### Stored records
....
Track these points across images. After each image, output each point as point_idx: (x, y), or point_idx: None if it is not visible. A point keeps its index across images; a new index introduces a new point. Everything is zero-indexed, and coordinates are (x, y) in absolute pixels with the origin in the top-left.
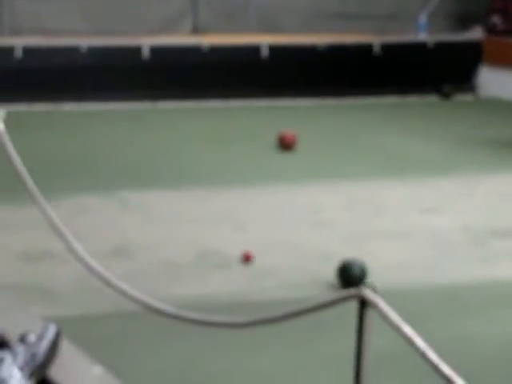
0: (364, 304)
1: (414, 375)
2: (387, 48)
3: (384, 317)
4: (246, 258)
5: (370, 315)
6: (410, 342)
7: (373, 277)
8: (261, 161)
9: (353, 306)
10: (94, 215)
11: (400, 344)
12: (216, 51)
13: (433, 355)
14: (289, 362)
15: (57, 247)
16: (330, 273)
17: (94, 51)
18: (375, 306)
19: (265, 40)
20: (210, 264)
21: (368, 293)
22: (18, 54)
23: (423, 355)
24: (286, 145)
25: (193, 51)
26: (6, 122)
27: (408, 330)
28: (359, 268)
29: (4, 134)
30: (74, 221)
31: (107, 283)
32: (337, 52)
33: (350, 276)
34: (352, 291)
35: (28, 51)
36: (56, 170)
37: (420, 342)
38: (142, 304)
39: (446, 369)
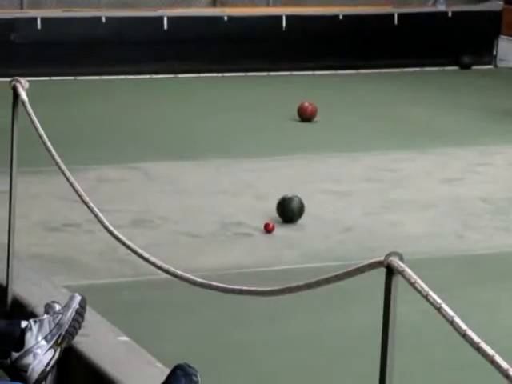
0: (391, 272)
1: (438, 344)
2: (407, 18)
3: (412, 284)
4: (268, 229)
5: (396, 283)
6: (437, 310)
7: (394, 247)
8: (281, 131)
9: (377, 274)
10: (115, 186)
11: (422, 313)
12: (236, 22)
13: (461, 322)
14: (314, 331)
15: (79, 217)
16: (351, 243)
17: (114, 22)
18: (402, 274)
19: (284, 11)
20: (232, 234)
21: (395, 260)
22: (38, 25)
23: (452, 323)
24: (306, 115)
25: (213, 22)
26: (28, 93)
27: (435, 297)
28: (297, 203)
29: (27, 104)
30: (96, 192)
31: (134, 252)
32: (357, 22)
33: (288, 210)
34: (378, 259)
35: (47, 22)
36: (77, 141)
37: (448, 310)
38: (167, 273)
39: (474, 336)
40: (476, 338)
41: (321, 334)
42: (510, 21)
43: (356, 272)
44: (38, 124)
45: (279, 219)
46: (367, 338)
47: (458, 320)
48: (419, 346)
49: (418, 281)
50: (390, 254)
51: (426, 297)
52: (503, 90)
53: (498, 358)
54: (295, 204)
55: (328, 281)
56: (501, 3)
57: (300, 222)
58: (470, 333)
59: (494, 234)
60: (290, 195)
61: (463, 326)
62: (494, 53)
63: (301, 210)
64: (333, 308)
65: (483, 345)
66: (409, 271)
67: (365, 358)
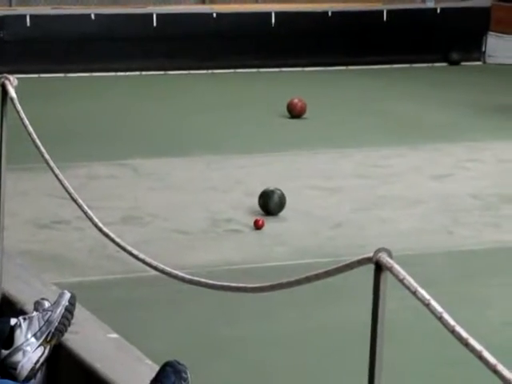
0: (380, 268)
1: (426, 340)
2: (396, 15)
3: (400, 281)
4: (258, 225)
5: (385, 280)
6: (426, 306)
7: (383, 243)
8: (271, 128)
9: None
10: (104, 183)
11: (411, 310)
12: (225, 19)
13: (450, 318)
14: (303, 327)
15: (69, 215)
16: (341, 240)
17: (103, 19)
18: (391, 270)
19: (273, 7)
20: (222, 231)
21: (384, 257)
22: (27, 22)
23: (440, 319)
24: (295, 112)
25: (202, 19)
26: (17, 90)
27: (424, 293)
28: (278, 196)
29: (16, 101)
30: (86, 189)
31: (123, 249)
32: (346, 19)
33: (269, 203)
34: (367, 255)
35: (36, 20)
36: (66, 138)
37: (437, 306)
38: (156, 270)
39: (463, 331)
40: (464, 334)
41: (310, 330)
42: (499, 17)
43: (345, 268)
44: (26, 121)
45: (262, 212)
46: (356, 333)
47: (446, 316)
48: (408, 342)
49: (407, 277)
50: (378, 250)
51: (415, 293)
52: (492, 86)
53: (486, 354)
54: (276, 197)
55: (317, 277)
56: None
57: (289, 218)
58: (458, 329)
59: (483, 229)
60: (271, 188)
61: (452, 322)
62: (483, 49)
63: (282, 202)
64: (322, 304)
65: (471, 341)
66: (397, 267)
67: (354, 353)
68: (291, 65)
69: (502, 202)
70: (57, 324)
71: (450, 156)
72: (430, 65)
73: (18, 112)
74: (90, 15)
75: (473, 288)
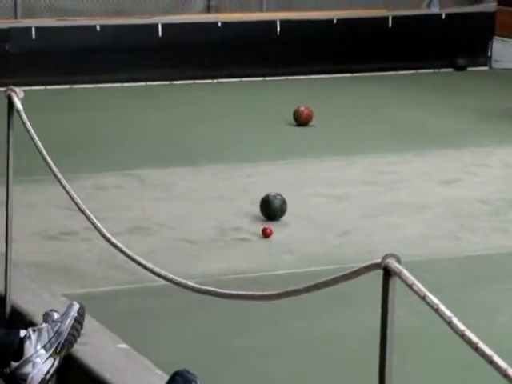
0: (388, 273)
1: (436, 346)
2: (401, 21)
3: (409, 286)
4: (266, 234)
5: (393, 285)
6: (435, 311)
7: (391, 249)
8: (277, 136)
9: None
10: (111, 194)
11: (419, 315)
12: (230, 28)
13: (459, 323)
14: (313, 335)
15: (76, 226)
16: (349, 247)
17: (109, 30)
18: (399, 276)
19: (278, 16)
20: (230, 240)
21: (392, 263)
22: (32, 34)
23: (450, 324)
24: (302, 120)
25: (207, 28)
26: (23, 102)
27: (433, 298)
28: (279, 201)
29: (22, 113)
30: (93, 200)
31: (131, 259)
32: (351, 26)
33: (271, 208)
34: (375, 261)
35: (41, 32)
36: (72, 149)
37: (446, 311)
38: (165, 279)
39: (473, 336)
40: (474, 339)
41: (319, 339)
42: (504, 22)
43: (353, 275)
44: (33, 133)
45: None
46: (366, 340)
47: (455, 321)
48: (417, 348)
49: (416, 282)
50: (386, 256)
51: (424, 298)
52: (498, 91)
53: (496, 359)
54: (278, 202)
55: (326, 284)
56: (494, 4)
57: (297, 226)
58: (468, 333)
59: (491, 235)
60: (273, 193)
61: (461, 327)
62: (489, 54)
63: (283, 208)
64: (331, 312)
65: (482, 345)
66: (406, 273)
67: (364, 360)
68: (297, 73)
69: (509, 207)
70: (66, 335)
71: (456, 161)
72: (435, 70)
73: (24, 124)
74: (95, 26)
75: (481, 293)
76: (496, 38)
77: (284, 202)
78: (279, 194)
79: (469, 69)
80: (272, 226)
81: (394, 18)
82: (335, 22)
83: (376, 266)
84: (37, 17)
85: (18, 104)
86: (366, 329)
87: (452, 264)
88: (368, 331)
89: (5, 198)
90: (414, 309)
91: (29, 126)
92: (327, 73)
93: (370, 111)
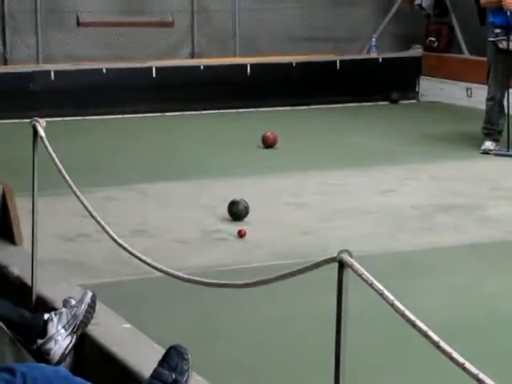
0: (342, 265)
1: (381, 323)
2: (347, 64)
3: (359, 275)
4: (241, 234)
5: (347, 275)
6: (380, 295)
7: (342, 246)
8: (249, 156)
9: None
10: (118, 204)
11: (368, 299)
12: (210, 70)
13: (400, 305)
14: (279, 316)
15: (89, 229)
16: (308, 244)
17: (113, 72)
18: (351, 267)
19: (249, 60)
20: (212, 239)
21: (346, 256)
22: (51, 76)
23: (392, 305)
24: (268, 143)
25: (192, 71)
26: (45, 131)
27: (379, 285)
28: (243, 205)
29: (45, 139)
30: (103, 209)
31: (134, 256)
32: (307, 68)
33: (236, 210)
34: (332, 256)
35: (59, 74)
36: (86, 168)
37: (389, 295)
38: (161, 271)
39: (411, 315)
40: (412, 317)
41: (286, 318)
42: (428, 64)
43: (314, 266)
44: (54, 155)
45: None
46: (324, 320)
47: (397, 303)
48: (366, 326)
49: (365, 272)
50: (341, 252)
51: (371, 285)
52: (424, 119)
53: (430, 333)
54: (241, 205)
55: (292, 274)
56: (420, 50)
57: (266, 227)
58: (407, 313)
59: (421, 234)
60: (237, 199)
61: (402, 308)
62: (417, 90)
63: (246, 209)
64: (295, 297)
65: (418, 322)
66: (357, 265)
67: (323, 336)
68: (264, 105)
69: (435, 212)
70: (81, 317)
71: (392, 175)
72: (374, 103)
73: (46, 148)
74: (101, 69)
75: (413, 281)
76: (422, 76)
77: (246, 205)
78: (243, 199)
79: (401, 102)
80: (245, 227)
81: (341, 61)
82: (294, 64)
83: (333, 259)
84: (55, 62)
85: (41, 132)
86: (324, 311)
87: (390, 258)
88: (326, 313)
89: (31, 207)
90: (362, 294)
91: (50, 150)
92: (289, 106)
93: (324, 136)
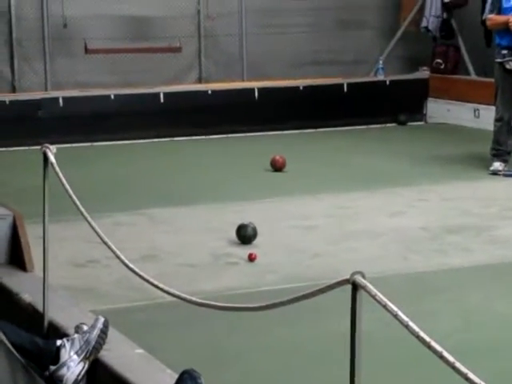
0: (355, 287)
1: (394, 344)
2: (354, 86)
3: (372, 297)
4: (251, 258)
5: (360, 297)
6: (394, 316)
7: (354, 268)
8: (258, 180)
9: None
10: (127, 229)
11: (381, 321)
12: (218, 94)
13: (414, 326)
14: (292, 339)
15: (99, 255)
16: (319, 267)
17: (121, 98)
18: (365, 289)
19: (256, 84)
20: (223, 263)
21: (359, 278)
22: (60, 103)
23: (407, 327)
24: (277, 167)
25: (199, 95)
26: (56, 157)
27: (393, 306)
28: (251, 228)
29: (55, 165)
30: (112, 234)
31: (146, 281)
32: (315, 91)
33: (244, 233)
34: (345, 278)
35: (67, 101)
36: (95, 194)
37: (403, 316)
38: (173, 296)
39: (426, 336)
40: (427, 338)
41: (300, 341)
42: (435, 86)
43: (328, 288)
44: (64, 181)
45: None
46: (338, 341)
47: (411, 324)
48: (380, 347)
49: (378, 294)
50: (354, 273)
51: (385, 306)
52: (432, 141)
53: (445, 354)
54: (249, 228)
55: (304, 297)
56: (427, 72)
57: (276, 251)
58: (422, 334)
59: (432, 255)
60: (245, 222)
61: (416, 329)
62: (424, 112)
63: (254, 232)
64: (309, 320)
65: (433, 343)
66: (370, 286)
67: (337, 359)
68: (272, 129)
69: (446, 233)
70: (94, 343)
71: (402, 197)
72: (382, 125)
73: (57, 174)
74: (110, 96)
75: (426, 303)
76: (430, 98)
77: (254, 228)
78: (251, 223)
79: (408, 124)
80: (255, 251)
81: (348, 84)
82: (301, 88)
83: (346, 281)
84: (63, 89)
85: (52, 158)
86: (337, 332)
87: (402, 279)
88: (339, 334)
89: (42, 234)
90: (375, 316)
91: (61, 176)
92: (297, 129)
93: (333, 158)
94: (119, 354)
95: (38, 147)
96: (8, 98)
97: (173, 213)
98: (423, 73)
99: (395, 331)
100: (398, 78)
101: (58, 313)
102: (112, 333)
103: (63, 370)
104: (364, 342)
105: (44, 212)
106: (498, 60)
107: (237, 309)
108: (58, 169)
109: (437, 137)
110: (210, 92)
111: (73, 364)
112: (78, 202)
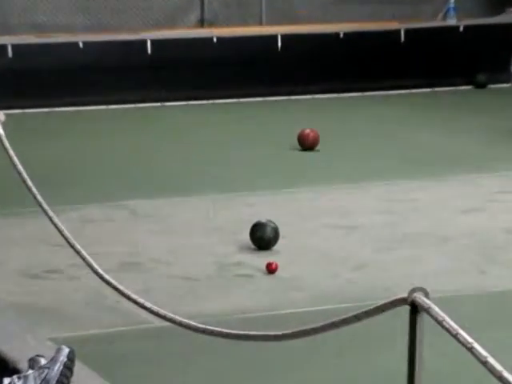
0: (415, 309)
1: None
2: (414, 34)
3: (439, 323)
4: (271, 268)
5: (421, 322)
6: (469, 350)
7: (411, 285)
8: (280, 162)
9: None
10: (101, 227)
11: (448, 356)
12: (226, 43)
13: (495, 363)
14: (330, 379)
15: (62, 262)
16: (364, 282)
17: (92, 47)
18: (428, 312)
19: (279, 30)
20: (232, 276)
21: (420, 297)
22: (8, 53)
23: (485, 364)
24: (307, 143)
25: (201, 44)
26: (4, 128)
27: (466, 336)
28: (271, 227)
29: (4, 138)
30: (80, 233)
31: (127, 298)
32: (360, 40)
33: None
34: (401, 296)
35: (19, 50)
36: (54, 179)
37: (481, 350)
38: (165, 319)
39: (511, 377)
40: None
41: (338, 381)
42: None
43: (377, 311)
44: (16, 160)
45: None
46: (390, 380)
47: (491, 360)
48: None
49: (446, 319)
50: (413, 290)
51: (456, 336)
52: None
53: None
54: (268, 229)
55: (346, 322)
56: None
57: (306, 260)
58: (506, 374)
59: None
60: (263, 221)
61: (498, 368)
62: (511, 70)
63: (275, 233)
64: (350, 353)
65: None
66: (435, 308)
67: None
68: (300, 92)
69: None
70: (55, 383)
71: (480, 188)
72: (453, 88)
73: (6, 150)
74: (77, 43)
75: (510, 332)
76: None
77: (275, 228)
78: (271, 221)
79: (490, 86)
80: (276, 259)
81: (406, 31)
82: (342, 36)
83: (403, 301)
84: (13, 33)
85: (0, 128)
86: (391, 373)
87: (477, 300)
88: (393, 374)
89: None
90: (442, 348)
91: (11, 153)
92: (333, 92)
93: (382, 133)
94: None
95: None
96: None
97: (163, 206)
98: (511, 16)
99: (468, 368)
100: (475, 22)
101: (5, 341)
102: (80, 368)
103: None
104: (425, 378)
105: None
106: None
107: (250, 337)
108: (7, 143)
109: None
110: (215, 40)
111: None
112: (34, 190)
....
Print the entries as they stand, first line through the line holding "43: (356, 272)", with every picture removed.

### REPLY
Track these points across images. After each image, output each point as point_idx: (x, y), or point_idx: None if it is not visible. A point keeps its index across images; a new index introduces a new point. Everything is zero-indexed, and coordinates are (x, y) in absolute pixels with the origin in the top-left.
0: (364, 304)
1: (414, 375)
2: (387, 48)
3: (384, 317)
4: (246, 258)
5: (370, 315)
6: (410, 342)
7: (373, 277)
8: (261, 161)
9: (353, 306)
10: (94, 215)
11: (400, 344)
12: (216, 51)
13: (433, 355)
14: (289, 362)
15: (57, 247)
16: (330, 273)
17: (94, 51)
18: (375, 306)
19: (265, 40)
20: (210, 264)
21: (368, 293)
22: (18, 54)
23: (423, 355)
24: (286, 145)
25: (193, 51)
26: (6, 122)
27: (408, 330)
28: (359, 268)
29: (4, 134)
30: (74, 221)
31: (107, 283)
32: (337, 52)
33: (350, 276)
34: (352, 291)
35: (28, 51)
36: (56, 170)
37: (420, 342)
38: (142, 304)
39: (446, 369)
0: (391, 272)
1: (438, 344)
2: (407, 18)
3: (412, 284)
4: (268, 229)
5: (396, 283)
6: (437, 310)
7: (394, 247)
8: (281, 131)
9: (377, 274)
10: (115, 186)
11: (422, 313)
12: (236, 22)
13: (461, 322)
14: (314, 331)
15: (79, 217)
16: (351, 243)
17: (114, 22)
18: (402, 274)
19: (284, 11)
20: (232, 234)
21: (395, 260)
22: (38, 25)
23: (452, 323)
24: (306, 115)
25: (213, 22)
26: (28, 93)
27: (435, 297)
28: (297, 203)
29: (27, 104)
30: (96, 192)
31: (134, 252)
32: (357, 22)
33: (288, 210)
34: (378, 259)
35: (47, 22)
36: (77, 141)
37: (448, 310)
38: (167, 273)
39: (474, 336)
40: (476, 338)
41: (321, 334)
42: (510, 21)
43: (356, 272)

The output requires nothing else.